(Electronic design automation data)
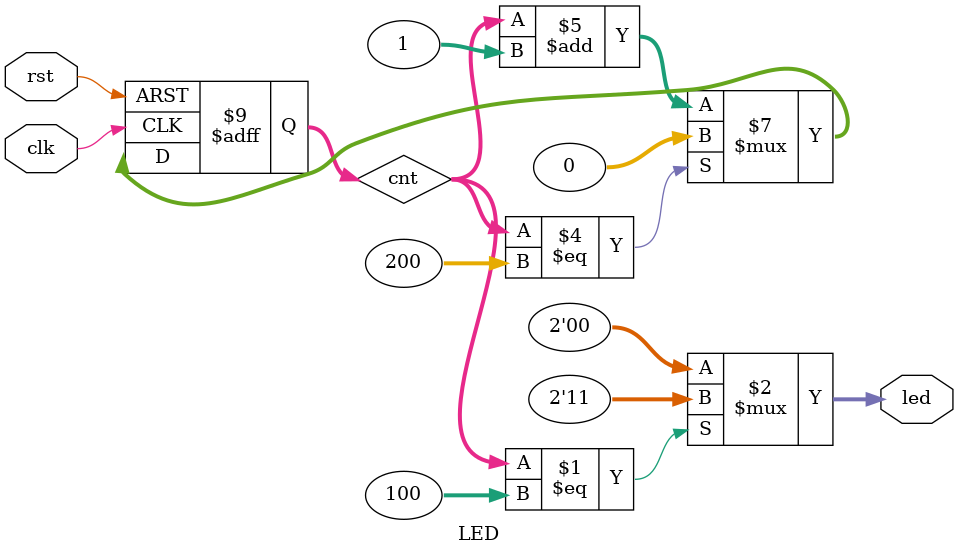
<source format=v>
`timescale 1ns / 1ps


module LED(
    input clk,
    input rst,
    output [1:0] led
);

reg [31:0] cnt;
assign led = cnt == 32'd100 ? 2'b11 : 2'b00;
always @(posedge clk or posedge rst) begin
    if (rst) begin
        cnt <= 0;
    end 
    else if (cnt == 32'd200) begin
        cnt <= 0;
    end
    else begin
        cnt <= cnt + 1; 
    end
end
endmodule

</source>
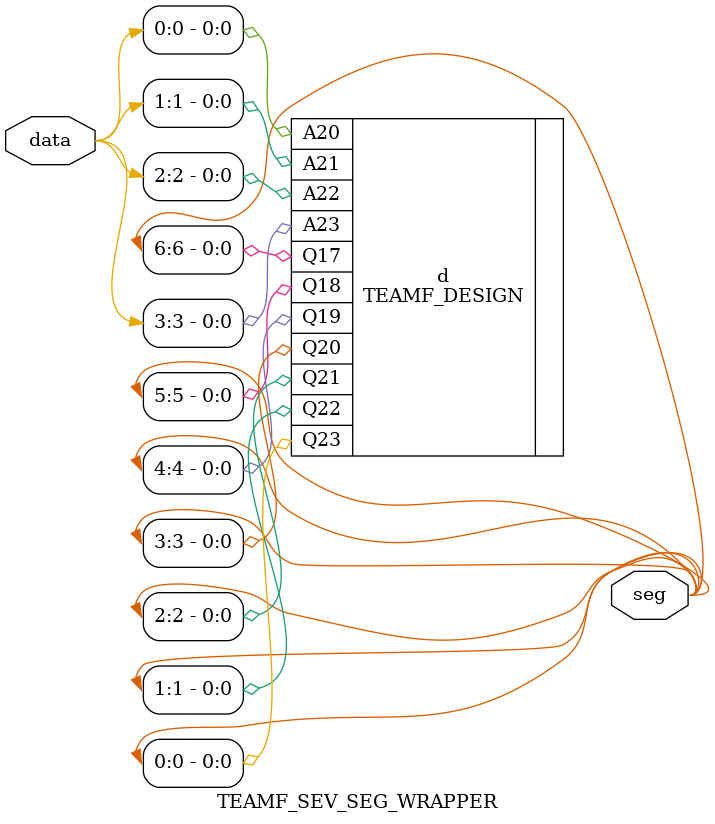
<source format=v>
module TEAMF_ALU_WRAPPER(
	input [3:0] X,
	input [3:0] Y,
	input [1:0] F,
	output reg [3:0] XY
);

TEAMF_DESIGN d(
	.A3(F[0]),
	.A4(F[1]),

	.A5(X[0]),
	.A6(X[1]),
	.A7(X[2]),
	.A8(X[3]),

	.A9(Y[0]),
	.A10(Y[1]),
	.A11(Y[2]),
	.A12(Y[3]),

	.Q2(XY[0]),
	.Q3(XY[1]),
	.Q4(XY[2]),
	.Q5(XY[3])
);
endmodule

module TEAMF_CLOCK_SEQ_WRAPPER(
	input Tick,
	input SyncMinIn,
	input SyncHourIn,
	input Clock,
	input nReset,

`ifdef SEQ_EXPOSE_INT
	output [3:0] min1,
	output [2:0] min10,
	output [3:0] hour1,
	output hour10,
`endif

	output Digit1,
	output Digit2,
	output Digit3,
	output Digit4,
	output DP,

	output D0,
	output D1,
	output D2,
	output D3
);

TEAMF_DESIGN d(
	.A13(Clock),
	.A14(nReset),
	.A17(Tick),

	.A18(SyncMinIn),
	.A19(SyncHourIn),

`ifdef SEQ_EXPOSE_INT
	.TEAMF_CLOCK_SEQ_1.min1_0(min1[0]),
	.TEAMF_CLOCK_SEQ_1.min1_1(min1[1]),
	.TEAMF_CLOCK_SEQ_1.min1_2(min1[2]),
	.TEAMF_CLOCK_SEQ_1.min1_3(min1[3]),

	.TEAMF_CLOCK_SEQ_1.min10_0(min10[0]),
	.TEAMF_CLOCK_SEQ_1.min10_1(min10[1]),
	.TEAMF_CLOCK_SEQ_1.min10_2(min10[2]),

	.TEAMF_CLOCK_SEQ_1.hour1_0(hour1[0]),
	.TEAMF_CLOCK_SEQ_1.hour1_1(hour1[1]),
	.TEAMF_CLOCK_SEQ_1.hour1_2(hour1[2]),
	.TEAMF_CLOCK_SEQ_1.hour1_3(hour1[3]),

	.TEAMF_CLOCK_SEQ_1.hour10(hour10),
`endif

	.Q8(Digit1),
	.Q9(Digit2),
	.Q10(Digit3),
	.Q11(Digit4),
	.Q12(DP),

	.Q13(D0),
	.Q14(D1),
	.Q15(D2),
	.Q16(D3)
);

endmodule

module TEAMF_SEV_SEG_WRAPPER(
	input [3:0] data,
	output [6:0] seg // segA-segG
);

TEAMF_DESIGN d(
	.A20(data[0]),
	.A21(data[1]),
	.A22(data[2]),
	.A23(data[3]),

	.Q17(seg[6]),
	.Q18(seg[5]),
	.Q19(seg[4]),
	.Q20(seg[3]),
	.Q21(seg[2]),
	.Q22(seg[1]),
	.Q23(seg[0])
);

endmodule

</source>
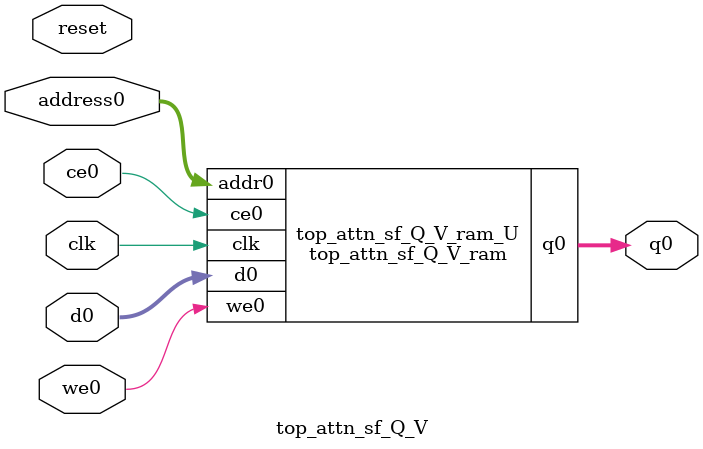
<source format=v>
`timescale 1 ns / 1 ps
module top_attn_sf_Q_V_ram (addr0, ce0, d0, we0, q0,  clk);

parameter DWIDTH = 24;
parameter AWIDTH = 14;
parameter MEM_SIZE = 9216;

input[AWIDTH-1:0] addr0;
input ce0;
input[DWIDTH-1:0] d0;
input we0;
output reg[DWIDTH-1:0] q0;
input clk;

(* ram_style = "block" *)reg [DWIDTH-1:0] ram[0:MEM_SIZE-1];




always @(posedge clk)  
begin 
    if (ce0) begin
        if (we0) 
            ram[addr0] <= d0; 
        q0 <= ram[addr0];
    end
end


endmodule

`timescale 1 ns / 1 ps
module top_attn_sf_Q_V(
    reset,
    clk,
    address0,
    ce0,
    we0,
    d0,
    q0);

parameter DataWidth = 32'd24;
parameter AddressRange = 32'd9216;
parameter AddressWidth = 32'd14;
input reset;
input clk;
input[AddressWidth - 1:0] address0;
input ce0;
input we0;
input[DataWidth - 1:0] d0;
output[DataWidth - 1:0] q0;



top_attn_sf_Q_V_ram top_attn_sf_Q_V_ram_U(
    .clk( clk ),
    .addr0( address0 ),
    .ce0( ce0 ),
    .we0( we0 ),
    .d0( d0 ),
    .q0( q0 ));

endmodule


</source>
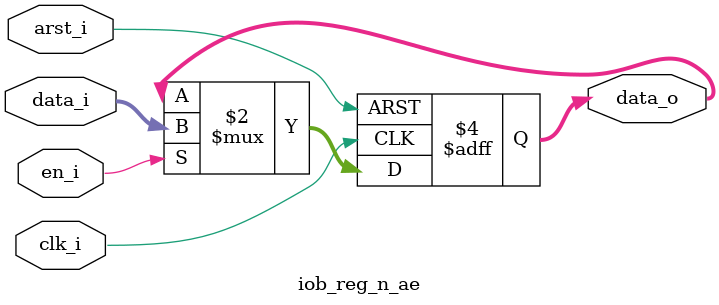
<source format=v>
`timescale 1ns / 1ps

module iob_reg_n_ae
  #(
    parameter DATA_W = 0,
    parameter RST_VAL = 0
    )
   (
    input                   clk_i,
    input                   arst_i,
    input                   en_i,
    input [DATA_W-1:0]      data_i,
    output reg [DATA_W-1:0] data_o
    );

   // prevent width mismatch
   localparam [DATA_W-1:0] RST_VAL_INT = RST_VAL;
   
   always @(negedge clk_i, posedge arst_i) begin
      if (arst_i) begin
         data_o <= RST_VAL_INT;
      end else if (en_i) begin
         data_o <= data_i;
      end
   end

endmodule

</source>
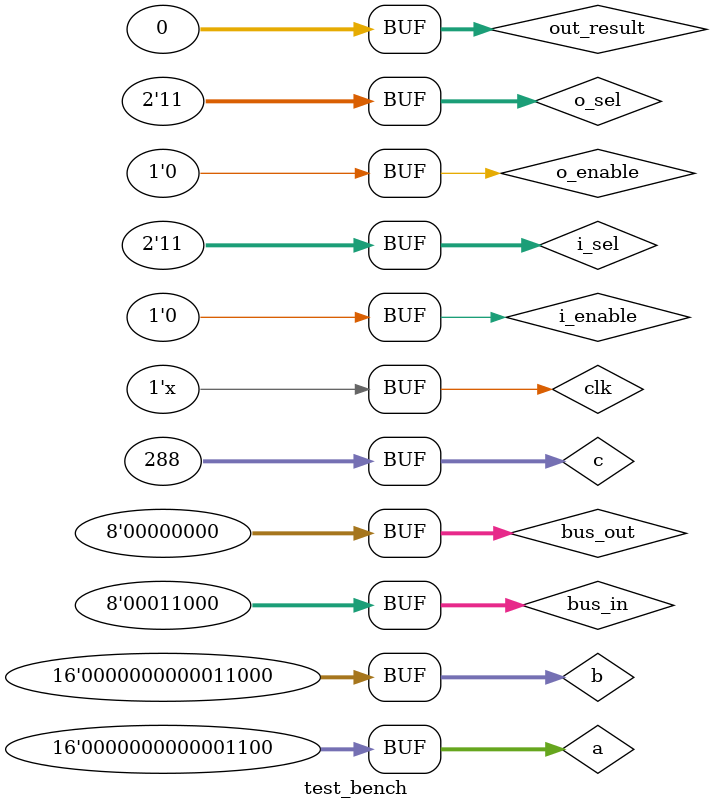
<source format=v>
`timescale 1ns / 1ps


module test_bench;

	// Inputs
	reg clk;
	reg [7:0] bus_in;
	reg [1:0] i_sel;
	reg i_enable;
	reg [1:0] o_sel;
	reg o_enable;

	// Outputs
	wire [7:0] bus_out;

	// Instantiate the Unit Under Test (UUT)
	mul16 uut (
		.clk(clk), 
		.bus_in(bus_in), 
		.i_sel(i_sel), 
		.i_enable(i_enable), 
		.bus_out(bus_out), 
		.o_sel(o_sel), 
		.o_enable(o_enable)
	);
	
	reg	[15:0]	a= 16'd12;
	reg	[15:0]	b= 16'd24;
	reg	[31:0]	c = 32'd288;
	reg	[31:0]	out_result = 32'd0;
	
	
	initial begin
		// Initialize Inputs
		clk = 0;	bus_in = 0;	i_sel = 0;	i_enable = 0;	o_sel = 0;	o_enable = 0;	#6;
		o_enable =	1; #6;
		i_sel = 2'b00;	bus_in = a[15:8];	#6;
		i_sel = 2'b01;	bus_in = a[7:0];	#6;
		i_sel = 2'b10;	bus_in = b[15:8];	#6;
		i_sel = 2'b11;	bus_in = b[7:0];	#6;
		o_enable =	0; #200;
		i_enable = 1;	#6;
		o_sel = 2'b00;		#6;
		out_result[31:24] = bus_out; 	#6;
		o_sel = 2'b01;		#6;
		out_result[23:16] = bus_out;	#6; 	
		o_sel = 2'b10; 	#6;
		out_result[15:8] = bus_out;	#6;
		o_sel = 2'b11; 	#6;
		out_result[7:0] = bus_out;		#6;
		i_enable = 0;	#6

		// Wait 100 ns for global reset to finish
		#100;
        
		// Add stimulus here

	end
   always #1 clk=~clk;   
endmodule


</source>
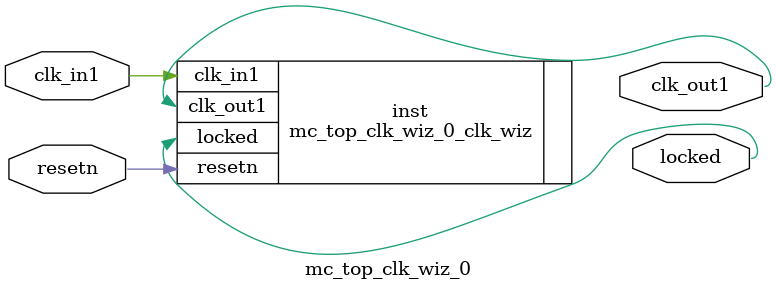
<source format=v>


`timescale 1ps/1ps

(* CORE_GENERATION_INFO = "mc_top_clk_wiz_0,clk_wiz_v6_0_5_0_0,{component_name=mc_top_clk_wiz_0,use_phase_alignment=true,use_min_o_jitter=false,use_max_i_jitter=false,use_dyn_phase_shift=false,use_inclk_switchover=false,use_dyn_reconfig=false,enable_axi=0,feedback_source=FDBK_AUTO,PRIMITIVE=MMCM,num_out_clk=1,clkin1_period=10.000,clkin2_period=10.000,use_power_down=false,use_reset=true,use_locked=true,use_inclk_stopped=false,feedback_type=SINGLE,CLOCK_MGR_TYPE=NA,manual_override=false}" *)

module mc_top_clk_wiz_0 
 (
  // Clock out ports
  output        clk_out1,
  // Status and control signals
  input         resetn,
  output        locked,
 // Clock in ports
  input         clk_in1
 );

  mc_top_clk_wiz_0_clk_wiz inst
  (
  // Clock out ports  
  .clk_out1(clk_out1),
  // Status and control signals               
  .resetn(resetn), 
  .locked(locked),
 // Clock in ports
  .clk_in1(clk_in1)
  );

endmodule

</source>
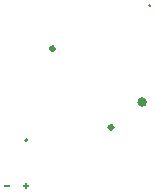
<source format=gbr>
G04 #@! TF.GenerationSoftware,KiCad,Pcbnew,9.0.4*
G04 #@! TF.CreationDate,2025-10-13T14:39:45-04:00*
G04 #@! TF.ProjectId,bldc motor controller,626c6463-206d-46f7-946f-7220636f6e74,rev?*
G04 #@! TF.SameCoordinates,Original*
G04 #@! TF.FileFunction,OtherDrawing,Comment*
%FSLAX46Y46*%
G04 Gerber Fmt 4.6, Leading zero omitted, Abs format (unit mm)*
G04 Created by KiCad (PCBNEW 9.0.4) date 2025-10-13 14:39:45*
%MOMM*%
%LPD*%
G01*
G04 APERTURE LIST*
%ADD10C,0.000000*%
%ADD11C,0.300000*%
%ADD12C,0.150000*%
%ADD13C,0.400000*%
%ADD14C,0.200000*%
G04 APERTURE END LIST*
D10*
G04 #@! TO.C,LED1*
G36*
X135820000Y-97168500D02*
G01*
X135280000Y-97168500D01*
X135280000Y-97038500D01*
X135820000Y-97038500D01*
X135820000Y-97168500D01*
G37*
G36*
X137419000Y-97161500D02*
G01*
X136879000Y-97161500D01*
X136879000Y-97031500D01*
X137419000Y-97031500D01*
X137419000Y-97161500D01*
G37*
G36*
X137214500Y-97367000D02*
G01*
X137084500Y-97367000D01*
X137084500Y-96827000D01*
X137214500Y-96827000D01*
X137214500Y-97367000D01*
G37*
D11*
G04 #@! TO.C,U1*
X139550000Y-85458750D02*
G75*
G02*
X139250000Y-85458750I-150000J0D01*
G01*
X139250000Y-85458750D02*
G75*
G02*
X139550000Y-85458750I150000J0D01*
G01*
D12*
G04 #@! TO.C,U6*
X147732500Y-81825000D02*
G75*
G02*
X147582500Y-81825000I-75000J0D01*
G01*
X147582500Y-81825000D02*
G75*
G02*
X147732500Y-81825000I75000J0D01*
G01*
D11*
G04 #@! TO.C,U5*
X144514000Y-92112000D02*
G75*
G02*
X144214000Y-92112000I-150000J0D01*
G01*
X144214000Y-92112000D02*
G75*
G02*
X144514000Y-92112000I150000J0D01*
G01*
D13*
G04 #@! TO.C,U3*
X147201995Y-89978000D02*
G75*
G02*
X146801995Y-89978000I-200000J0D01*
G01*
X146801995Y-89978000D02*
G75*
G02*
X147201995Y-89978000I200000J0D01*
G01*
D14*
G04 #@! TO.C,U4*
X137300000Y-93214000D02*
G75*
G02*
X137100000Y-93214000I-100000J0D01*
G01*
X137100000Y-93214000D02*
G75*
G02*
X137300000Y-93214000I100000J0D01*
G01*
G04 #@! TD*
M02*

</source>
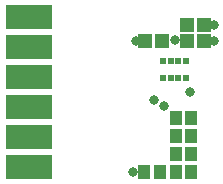
<source format=gts>
G04 Layer_Color=20142*
%FSLAX25Y25*%
%MOIN*%
G70*
G01*
G75*
%ADD21R,0.15800X0.08400*%
G04:AMPARAMS|DCode=22|XSize=21.78mil|YSize=21.78mil|CornerRadius=7.45mil|HoleSize=0mil|Usage=FLASHONLY|Rotation=270.000|XOffset=0mil|YOffset=0mil|HoleType=Round|Shape=RoundedRectangle|*
%AMROUNDEDRECTD22*
21,1,0.02178,0.00689,0,0,270.0*
21,1,0.00689,0.02178,0,0,270.0*
1,1,0.01489,-0.00345,-0.00345*
1,1,0.01489,-0.00345,0.00345*
1,1,0.01489,0.00345,0.00345*
1,1,0.01489,0.00345,-0.00345*
%
%ADD22ROUNDEDRECTD22*%
%ADD23R,0.04540X0.04934*%
%ADD24R,0.03950X0.04540*%
%ADD25C,0.03200*%
D21*
X112500Y265000D02*
D03*
Y275000D02*
D03*
Y315000D02*
D03*
Y305000D02*
D03*
Y295000D02*
D03*
Y285000D02*
D03*
D22*
X164839Y294646D02*
D03*
X162279D02*
D03*
X159721D02*
D03*
X157161D02*
D03*
Y300354D02*
D03*
X159721D02*
D03*
X162279D02*
D03*
X164839D02*
D03*
D23*
X165146Y307000D02*
D03*
X170854D02*
D03*
X165146Y312500D02*
D03*
X170854D02*
D03*
X156854Y307000D02*
D03*
X151146D02*
D03*
D24*
X161441Y281500D02*
D03*
X166559D02*
D03*
X161441Y263500D02*
D03*
X166559D02*
D03*
X150941D02*
D03*
X156059D02*
D03*
X161441Y275500D02*
D03*
X166559D02*
D03*
X161441Y269500D02*
D03*
X166559D02*
D03*
D25*
X161000Y307500D02*
D03*
X174000Y312500D02*
D03*
Y307000D02*
D03*
X148000D02*
D03*
X166000Y290000D02*
D03*
X147000Y263500D02*
D03*
X154000Y287500D02*
D03*
X157500Y285500D02*
D03*
M02*

</source>
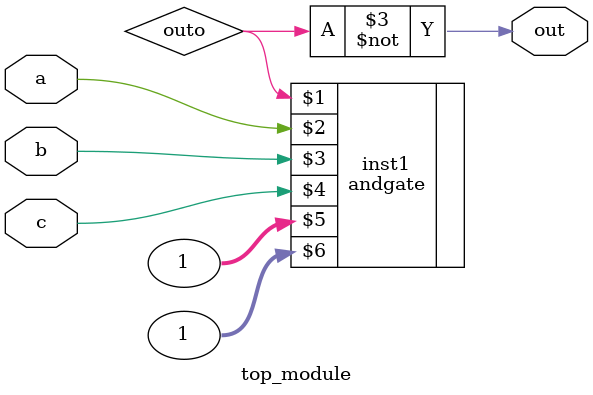
<source format=v>
module top_module (input a, input b, input c, output out);
wire outo;
    andgate inst1 ( outo,a,b,c,1,1 );
assign out=~outo;
endmodule

</source>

About this task: Pull every line containing "else" out of the data above.

Worked solution:
    else if (cnt == 32'd200) begin
    else begin
      end else if (en_i) begin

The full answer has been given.